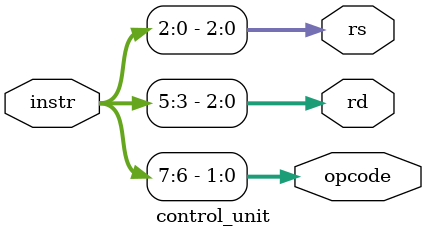
<source format=v>
module control_unit (
    input [7:0] instr,
    output [1:0] opcode,
    output [2:0] rd, rs
);
    assign opcode = instr[7:6];
    assign rd     = instr[5:3];
    assign rs     = instr[2:0];
endmodule

</source>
::::
[WHAT YOU SHOULD DO]
Go through the material above line by line and state how many lines contain "opcode". Give only the number.

[COMPLETED TASK]
2